En las conversaciones durante las marchas, en los encuentros con amigues, la pregunta por el futuro espesa el ambiente. Cuesta pensar cómo vamos a seguir haciendo cine sin fondos públicos, e incluso si lo logramos -porque muches ya lo hicimos y lo continuamos haciendo-, cómo vamos a lograr que nuestras películas existan si los festivales nacionales están desfinanciados y los internacionales en su gran mayoría, priorizan las producciones financiadas con algún fondo jugoso que les regale espalda. Escucho una y otra vez, hablar sobre la necesidad de crear nuevas formas de circulación y exhibición, crear nuevas formas de hacer cine, mientras luchamos para defender lo conseguido. Además de todo eso, pienso, hay que encontrar una forma de ganar un sueldo para vivir en un contexto económico de crisis profunda, con un estado que propone un programa de hambre. Ganar un sueldo y tener tiempo para crear no es una dupla muy conocida, al menos no en mi barrio. Respiro. Hay un pulso que late dentro mío, hay una historia marginal a la que pertenezco. Hay un saber transmitido que continúa existiendo, oculto en esa película que alguien nos envía por wetransfer, o que vimos en algún cine club, en algún festival, que leímos en una revista o que algune amigue nos contó con lujo de detalle, tanto que casi se parece a un sueño que tuvimos. Hay un cine hecho a la medida de nuestros zapatos y es urgente seguir haciéndolo, como sea que nos salga. Hablo de poner en valor ese conocimiento, esa forma de producir que se ve continuamente desmerecida en su precariedad. Hablo de multiplicar agenciamientos colectivos (Deleuze y Guattari, 2004) que logren desterritorializar la discusión, a mi entender poco fértil, sobre el número de espectadores o el número de premios que supuestamente deberíamos acumular para legitimar nuestra existencia. Hablo de crear líneas de fuga —por citar el libro de Guattari que tan bien pensó estos conceptos para pensar “Otro mundo de posibles” (2013)—.

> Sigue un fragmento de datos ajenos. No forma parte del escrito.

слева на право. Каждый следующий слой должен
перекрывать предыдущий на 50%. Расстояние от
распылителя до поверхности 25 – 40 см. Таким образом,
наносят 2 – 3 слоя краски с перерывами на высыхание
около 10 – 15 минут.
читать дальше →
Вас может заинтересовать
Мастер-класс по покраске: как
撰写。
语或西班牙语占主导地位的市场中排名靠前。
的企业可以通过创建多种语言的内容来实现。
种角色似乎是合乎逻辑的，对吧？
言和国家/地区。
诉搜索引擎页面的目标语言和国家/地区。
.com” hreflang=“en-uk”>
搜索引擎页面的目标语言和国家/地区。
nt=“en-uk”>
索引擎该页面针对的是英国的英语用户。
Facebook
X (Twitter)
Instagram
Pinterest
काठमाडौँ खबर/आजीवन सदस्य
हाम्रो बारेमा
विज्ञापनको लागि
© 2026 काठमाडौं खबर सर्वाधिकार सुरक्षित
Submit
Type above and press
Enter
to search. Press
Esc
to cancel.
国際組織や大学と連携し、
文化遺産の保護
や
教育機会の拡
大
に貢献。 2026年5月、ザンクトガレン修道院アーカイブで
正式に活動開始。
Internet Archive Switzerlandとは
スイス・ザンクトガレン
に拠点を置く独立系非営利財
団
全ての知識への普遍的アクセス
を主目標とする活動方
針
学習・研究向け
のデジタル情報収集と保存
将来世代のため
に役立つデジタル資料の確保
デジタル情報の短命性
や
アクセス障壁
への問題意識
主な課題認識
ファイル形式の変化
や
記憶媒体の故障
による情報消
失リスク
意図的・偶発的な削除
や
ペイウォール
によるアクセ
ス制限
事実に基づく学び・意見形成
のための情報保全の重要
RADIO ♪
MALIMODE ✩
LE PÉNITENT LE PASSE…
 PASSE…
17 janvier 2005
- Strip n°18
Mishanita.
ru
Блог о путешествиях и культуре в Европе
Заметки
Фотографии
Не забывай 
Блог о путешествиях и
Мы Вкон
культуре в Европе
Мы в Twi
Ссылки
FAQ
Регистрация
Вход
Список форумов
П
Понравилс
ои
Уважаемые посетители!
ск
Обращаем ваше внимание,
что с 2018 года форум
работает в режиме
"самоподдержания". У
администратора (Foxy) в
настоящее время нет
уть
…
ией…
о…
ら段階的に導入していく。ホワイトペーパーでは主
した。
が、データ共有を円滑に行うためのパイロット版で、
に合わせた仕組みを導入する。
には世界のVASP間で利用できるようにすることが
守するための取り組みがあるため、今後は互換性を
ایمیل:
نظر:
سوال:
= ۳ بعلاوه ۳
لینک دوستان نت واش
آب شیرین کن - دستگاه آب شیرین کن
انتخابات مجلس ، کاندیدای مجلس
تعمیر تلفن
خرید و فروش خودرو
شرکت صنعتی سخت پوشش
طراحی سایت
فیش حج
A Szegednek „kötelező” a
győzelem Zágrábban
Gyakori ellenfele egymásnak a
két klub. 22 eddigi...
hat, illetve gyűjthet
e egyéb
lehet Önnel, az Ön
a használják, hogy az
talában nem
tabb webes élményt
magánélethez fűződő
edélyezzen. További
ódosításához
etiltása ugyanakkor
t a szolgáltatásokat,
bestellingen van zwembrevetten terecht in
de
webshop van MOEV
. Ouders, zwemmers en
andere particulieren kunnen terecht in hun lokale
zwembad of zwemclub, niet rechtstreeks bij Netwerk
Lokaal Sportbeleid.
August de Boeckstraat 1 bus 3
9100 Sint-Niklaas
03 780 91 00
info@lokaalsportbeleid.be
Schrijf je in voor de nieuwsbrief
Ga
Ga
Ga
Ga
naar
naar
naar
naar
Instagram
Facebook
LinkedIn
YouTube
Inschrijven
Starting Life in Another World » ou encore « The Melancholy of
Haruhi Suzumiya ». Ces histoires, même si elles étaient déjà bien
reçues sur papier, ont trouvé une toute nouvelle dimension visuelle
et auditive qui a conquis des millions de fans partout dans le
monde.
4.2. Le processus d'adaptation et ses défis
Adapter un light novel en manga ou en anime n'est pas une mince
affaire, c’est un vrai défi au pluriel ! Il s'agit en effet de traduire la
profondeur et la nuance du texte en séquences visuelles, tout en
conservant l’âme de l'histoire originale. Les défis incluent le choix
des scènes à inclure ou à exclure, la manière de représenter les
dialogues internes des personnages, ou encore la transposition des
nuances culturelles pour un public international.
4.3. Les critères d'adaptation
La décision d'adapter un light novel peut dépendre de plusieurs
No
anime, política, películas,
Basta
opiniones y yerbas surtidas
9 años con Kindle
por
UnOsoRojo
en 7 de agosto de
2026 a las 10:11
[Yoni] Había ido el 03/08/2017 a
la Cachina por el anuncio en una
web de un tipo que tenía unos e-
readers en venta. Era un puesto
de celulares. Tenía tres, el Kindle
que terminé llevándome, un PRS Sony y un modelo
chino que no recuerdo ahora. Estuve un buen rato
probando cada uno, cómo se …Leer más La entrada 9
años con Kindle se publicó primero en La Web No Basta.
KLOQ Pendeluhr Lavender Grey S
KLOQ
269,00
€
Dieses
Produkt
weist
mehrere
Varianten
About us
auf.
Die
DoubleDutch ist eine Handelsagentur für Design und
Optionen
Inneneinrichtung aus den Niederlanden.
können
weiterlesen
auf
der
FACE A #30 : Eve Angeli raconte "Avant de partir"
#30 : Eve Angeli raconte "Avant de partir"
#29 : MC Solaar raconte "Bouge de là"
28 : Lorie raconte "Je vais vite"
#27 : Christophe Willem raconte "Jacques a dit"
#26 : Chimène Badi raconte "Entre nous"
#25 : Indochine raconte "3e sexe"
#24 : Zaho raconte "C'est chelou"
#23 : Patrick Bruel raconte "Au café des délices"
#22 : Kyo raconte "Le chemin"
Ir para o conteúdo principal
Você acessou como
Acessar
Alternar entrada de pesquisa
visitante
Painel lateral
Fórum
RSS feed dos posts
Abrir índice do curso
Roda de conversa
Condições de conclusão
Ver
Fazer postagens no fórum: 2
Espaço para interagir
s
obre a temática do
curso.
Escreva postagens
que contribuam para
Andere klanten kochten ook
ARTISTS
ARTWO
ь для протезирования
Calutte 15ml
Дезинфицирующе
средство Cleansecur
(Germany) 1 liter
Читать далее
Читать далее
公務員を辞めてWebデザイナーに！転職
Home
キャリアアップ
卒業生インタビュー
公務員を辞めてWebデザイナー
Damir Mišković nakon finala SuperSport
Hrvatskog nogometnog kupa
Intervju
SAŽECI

El fascismo quiere borrar nuestra existencia, siento que responderle en sus términos es hablar con una pared, si bien puedo entender de dónde viene el gesto, creo honestamente que esa lógica meritocrática es uno de los frenos a nuestra potencia colectiva. Hablo del deseo, de volver a mirarnos en nuestras complejidades y en nuestras diferencias, de intentar sortear las relaciones de poder que dibujan la cartografía en la que nos desenvolvemos cotidianamente, de caminar senderos diferentes para intentar encontrarnos. Y ya no se trata de una cuestión geográfica, pienso.
Hacer cine en los márgenes es un programa revolucionario.
Bibliografía
Machado, A. (2015). Pre-cine y post-cine: En diálogo con los nuevos medios digitales. La marca: Buenos Aires.
Guattari, F. (2013). Líneas de fuga: por otro mundo de posibles. Cactus: Buenos Aires.
Deleuze, G., Guattari, P. F.. (2004). Mil mesetas. Capitalismo y Esquizofrenia. Pre-textos: Valencia.